Botnet Group Activity Dataset

Published: 11 June 2021| Version 1 | DOI: 10.17632/4vftxh97m8.1
Dandy Pramana Hostiadi,


The dataset comprises bot group activities, consisting of 13 scenarios with bot actors and activity patterns in different bots. Each dataset scenario has 14 features. These are start time, duration, protocol, source IP address, source port address, direction of transaction, destination IP address, destination port address, state of transaction, source TOS byte value, destination TOS byte value, total transaction packet count, total transaction bytes, source packet transaction and one feature as activity label. The bot group activity dataset is presented in the binetflow file form. In the scenario dataset directory, there are several files, namely dataset_result.binetflow for the datasets containing bot group activities and normal activities with activity labels, dataset_result.botnet_only.binetflow for datasets containing only bot group activities, dataset_result.normal_only.binetflow for datasets containing only normal host activities, dataset_result.without_label.binetflow for the dataset containing bot group activities and normal activities without activity labels.
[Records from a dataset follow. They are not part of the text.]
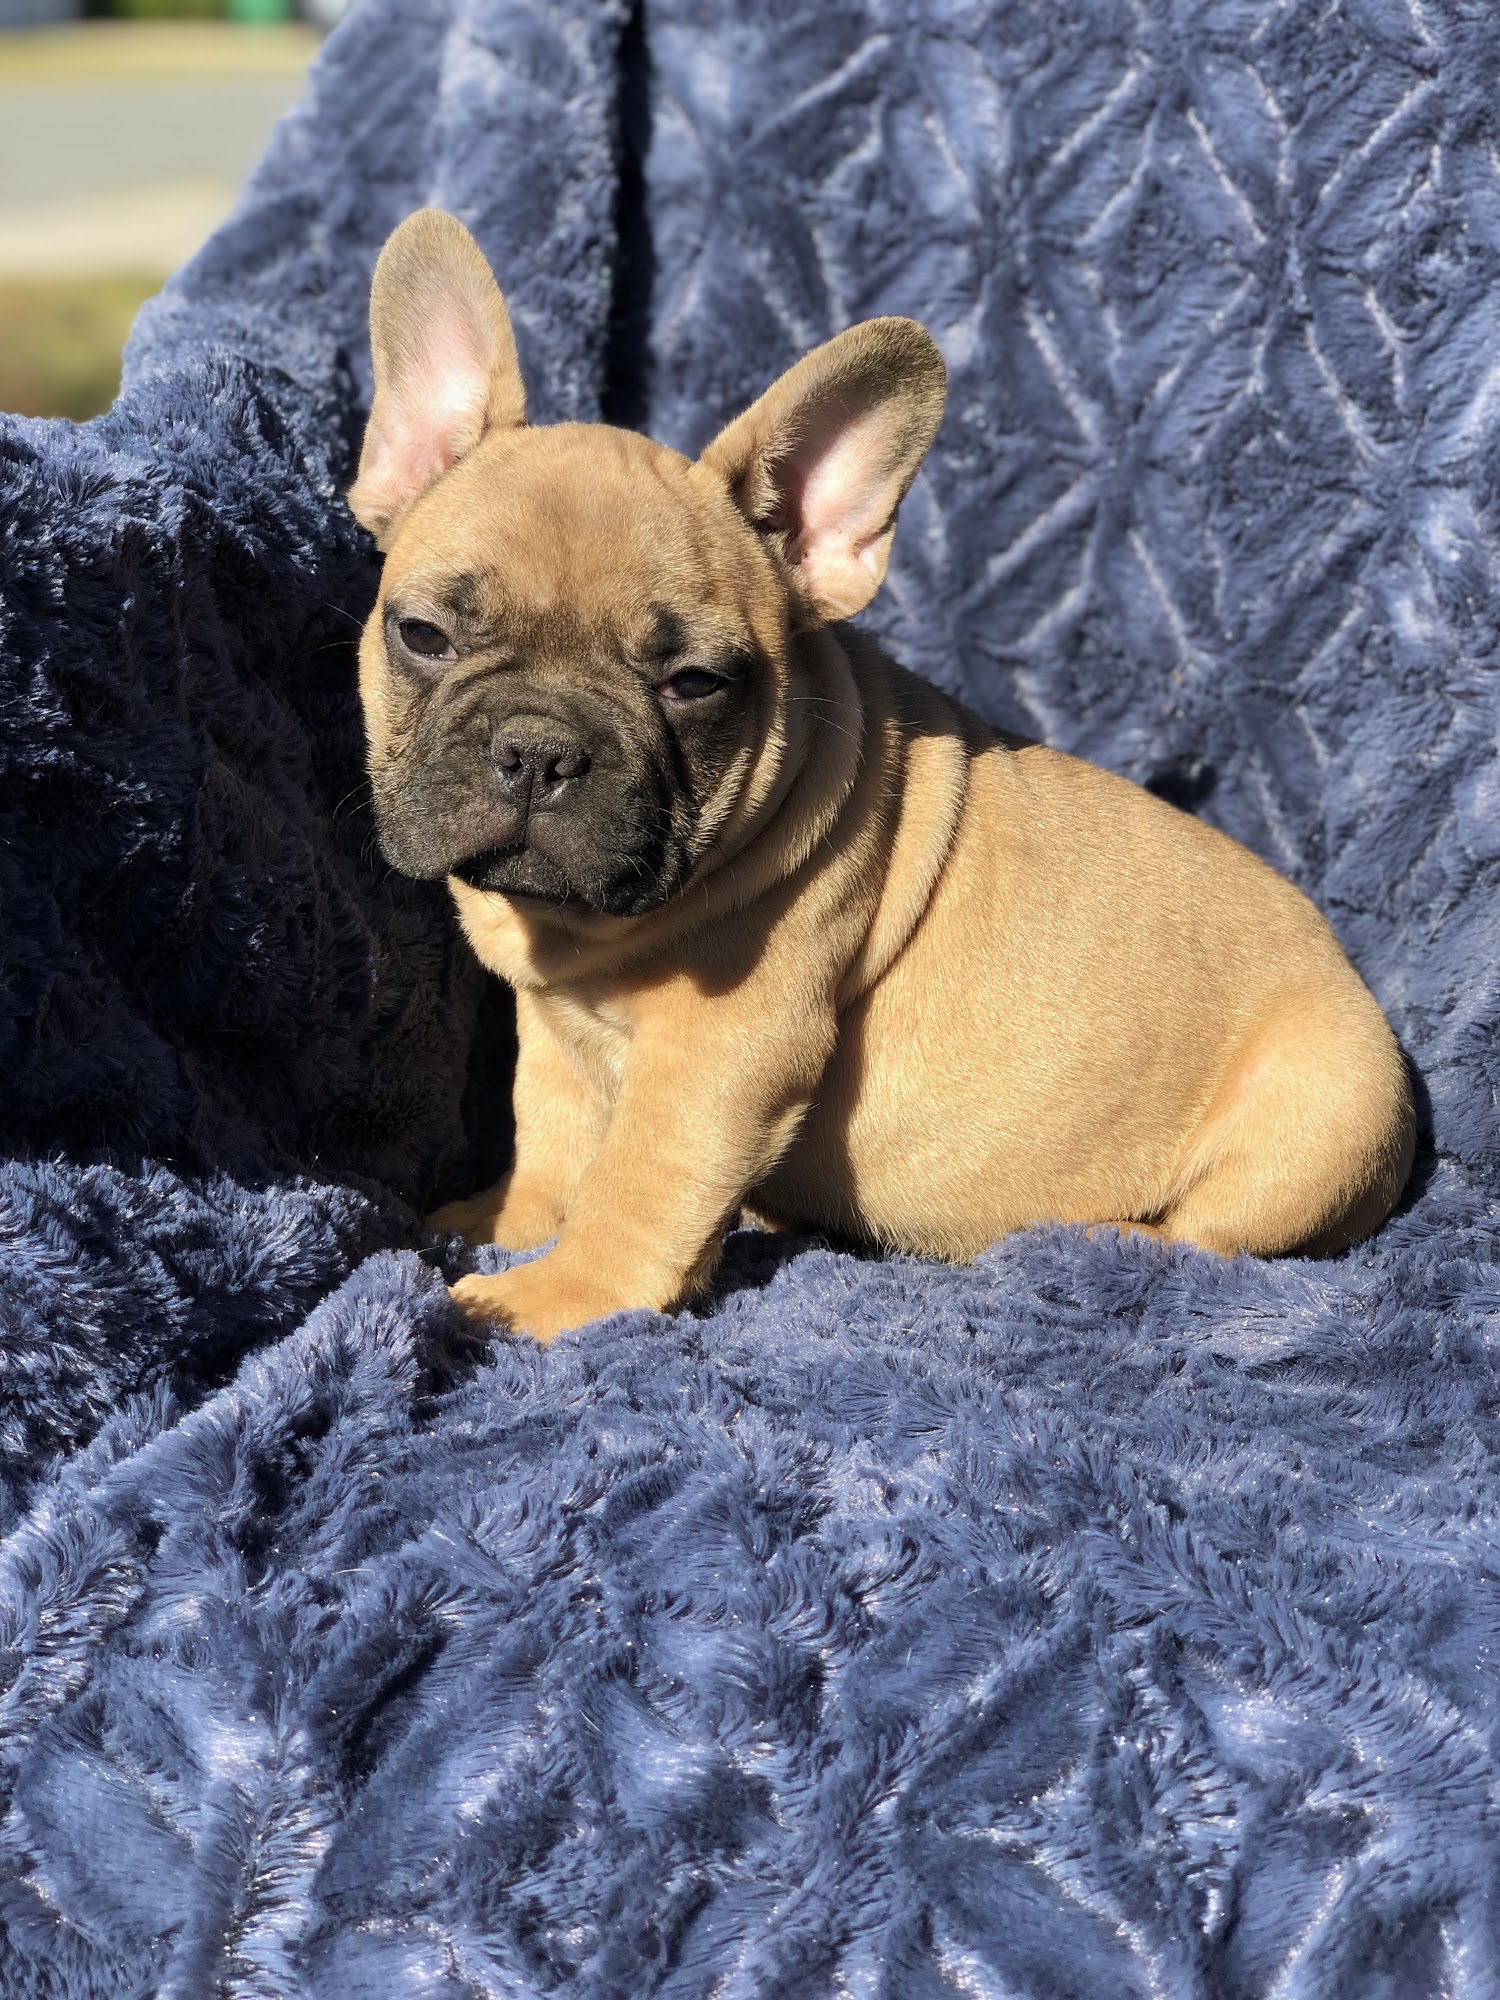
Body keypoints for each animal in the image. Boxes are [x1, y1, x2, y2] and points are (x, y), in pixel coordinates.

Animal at [348, 209, 1415, 1342]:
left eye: (694, 684)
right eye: (423, 635)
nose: (540, 750)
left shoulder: (721, 1050)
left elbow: (640, 1179)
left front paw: (556, 1296)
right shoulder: (556, 1032)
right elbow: (551, 1135)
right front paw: (508, 1220)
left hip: (1327, 1118)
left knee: (1215, 1240)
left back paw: (1094, 1240)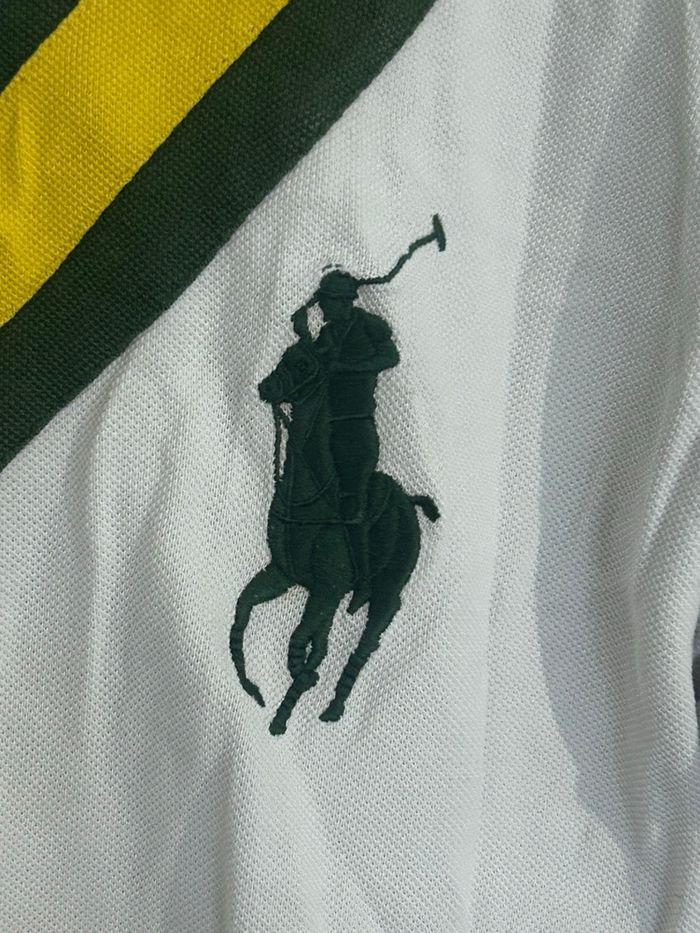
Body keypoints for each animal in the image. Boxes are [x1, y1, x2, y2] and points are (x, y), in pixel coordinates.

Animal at [229, 338, 439, 734]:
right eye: (284, 358)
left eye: (303, 365)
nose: (265, 388)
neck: (309, 494)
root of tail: (408, 500)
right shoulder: (287, 575)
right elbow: (244, 610)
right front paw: (256, 691)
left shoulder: (327, 585)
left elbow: (300, 641)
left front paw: (297, 683)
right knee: (326, 642)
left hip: (386, 590)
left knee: (366, 642)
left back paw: (333, 706)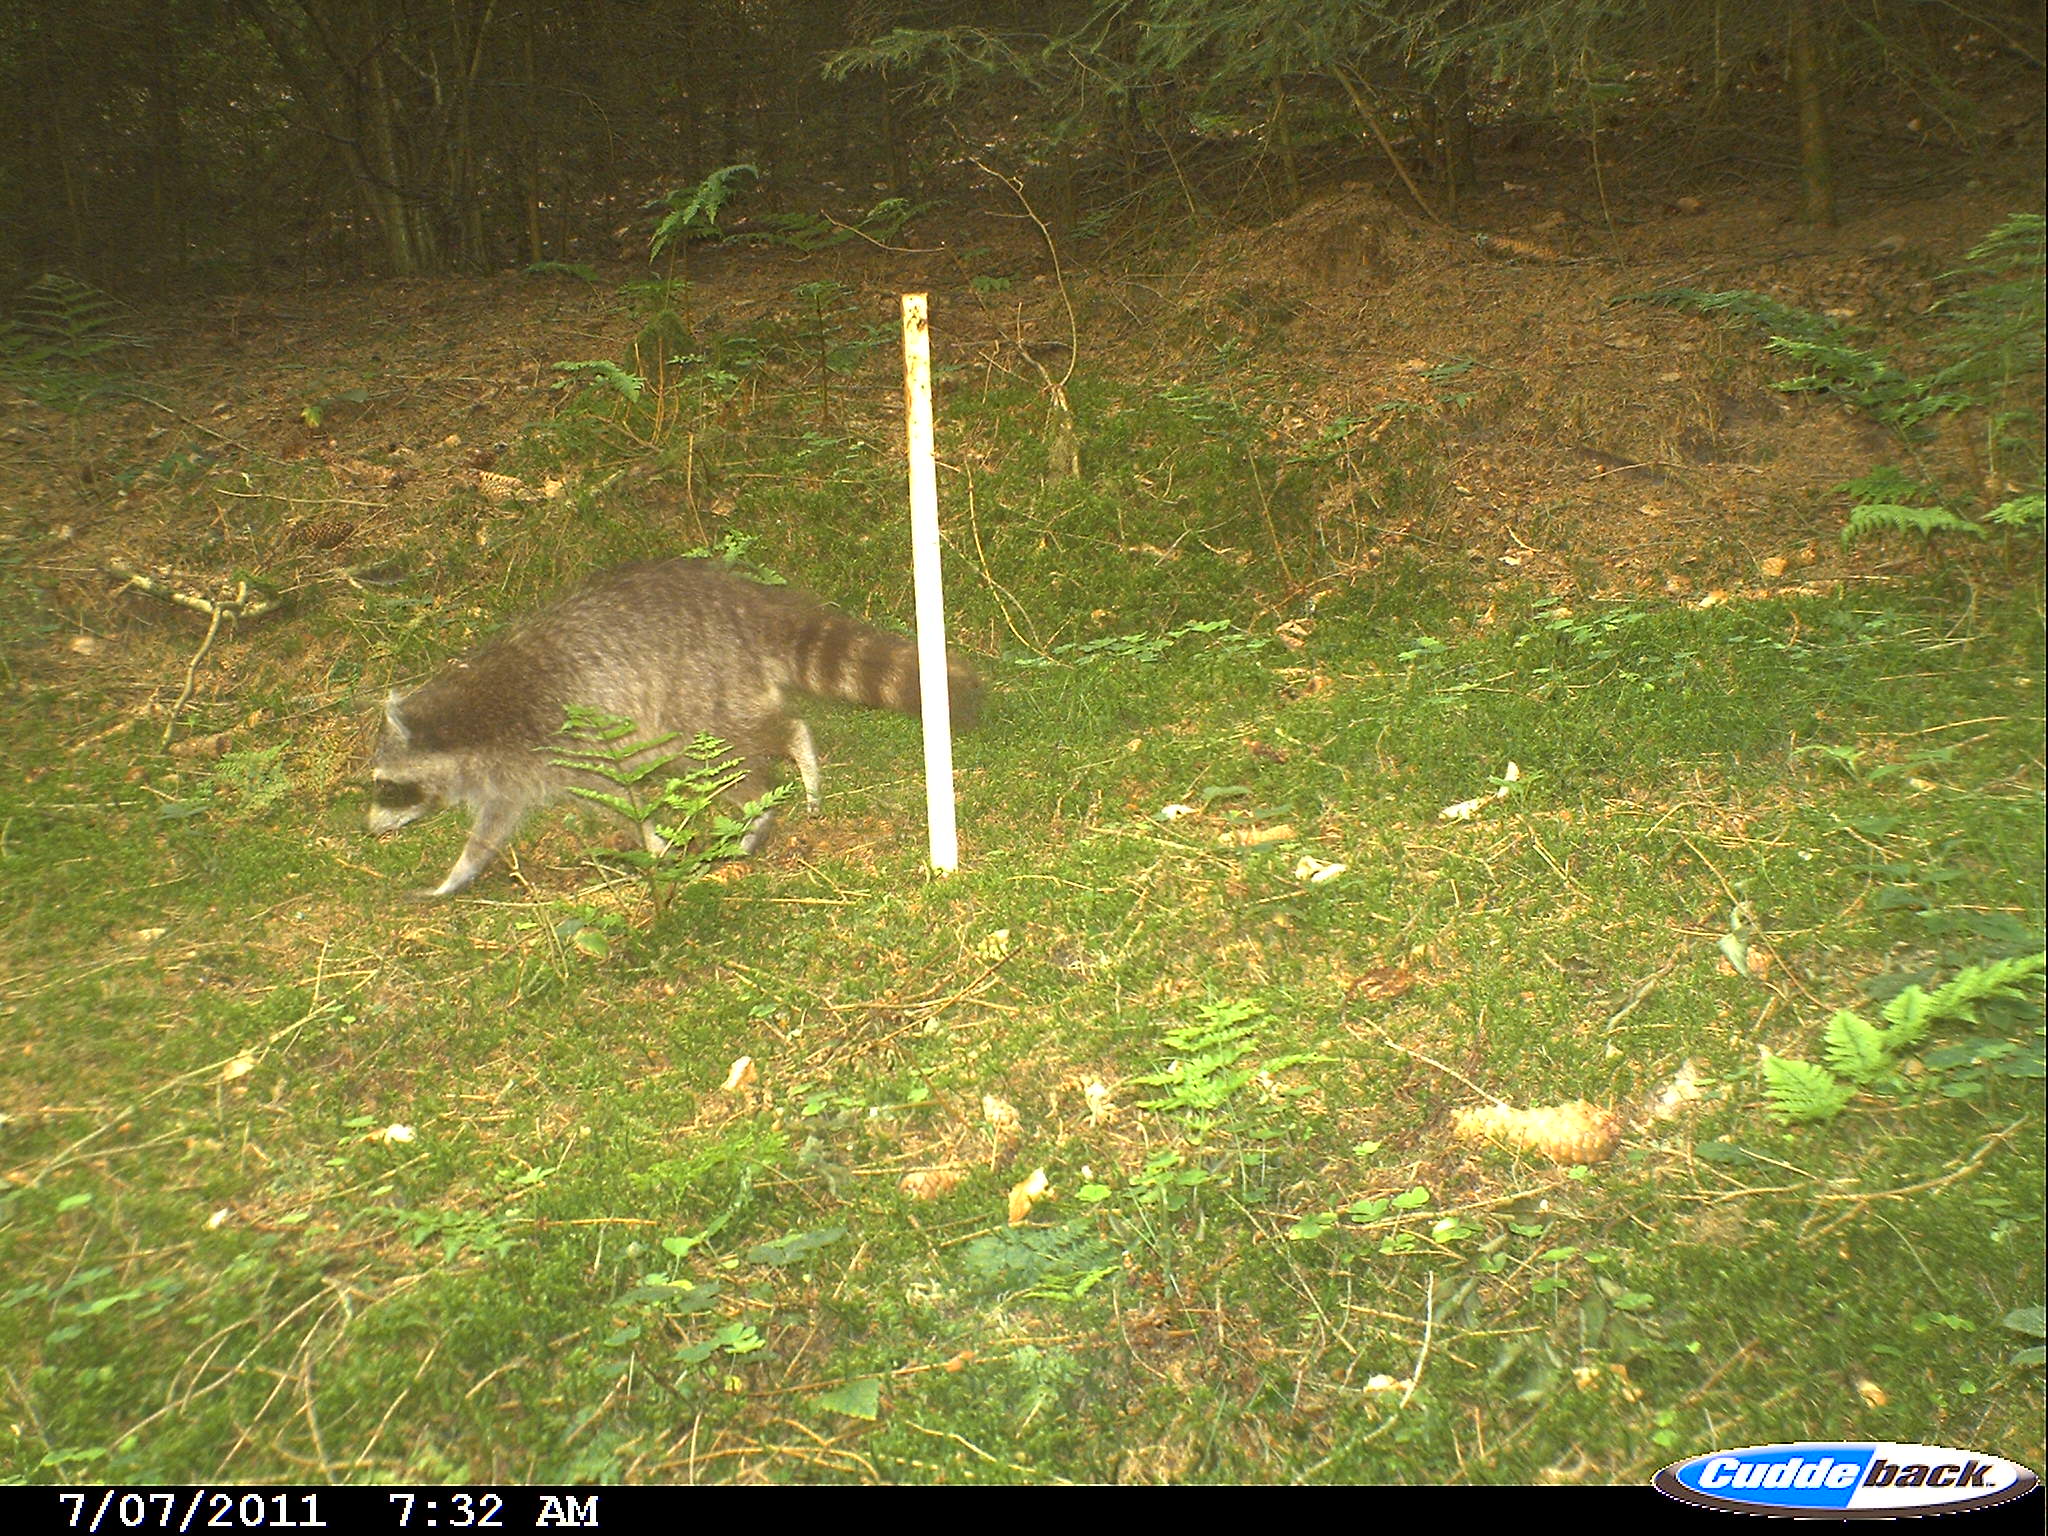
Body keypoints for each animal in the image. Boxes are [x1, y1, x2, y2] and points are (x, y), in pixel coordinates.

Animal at [367, 559, 980, 896]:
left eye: (384, 785)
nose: (368, 828)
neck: (461, 718)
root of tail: (737, 600)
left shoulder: (557, 744)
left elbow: (619, 795)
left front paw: (652, 843)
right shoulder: (517, 771)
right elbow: (494, 826)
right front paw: (461, 872)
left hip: (695, 684)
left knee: (744, 746)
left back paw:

The dataset describes each dataset scenario for data analysis, such as activity time, activity duration, number of normal host activities, number of bot activities, number of the bot actors, and total activity records. In addition, graphs of normal and bot activities are also presented in time analysis to see the intensity and periodic behavior. In particular, this dataset is provided as a dataset for bot group activities by showing a series of interrelated activities. Therefore, this dataset can be used as research data for periodic and intense bot group activity detection and as a knowledge database with various bot activity scenarios. The dataset has resulted from the adoption of botnet dataset behavior on the CTU Dataset [1]. The difference is that this presented dataset has the intensity and periodic bot activity for each dataset scenario. Thus, this dataset is suitable for research in detecting bot group activity with a time-based segmentation approach [2]–[4]. Besides, this dataset has a more stable amount of activity in the regular (1 hour) compared to the CTU dataset.


Steps to reproduce

This dataset is generated by modeling bot activity patterns that adopt botnet behavior in the CTU Dataset [1]. This bot activity model [4] produces detection of both normal and bot activities, which have correlated activities as a group. The detection results are then stored in two knowledge bases, which are normal and bot. Then, the parameter data are specified to obtain the dataset. This parameter includes (i) total time duration, which is the time of the dataset activity in hours; (ii) the number of bots, which is the number of bots in the dataset represented by the number of IP bot; (iii) type of boat flow, which is the correlated activity types according to the scenario activity data in the bot activity knowledge base; (iv) the number of normal activities, which is the number of normal flow activities taken from the normal activity knowledge base. The dataset parameters in each dataset scenario are different, depending on the adopted CTU dataset scenario. This botnet group activity dataset is generated in the form of binetflow.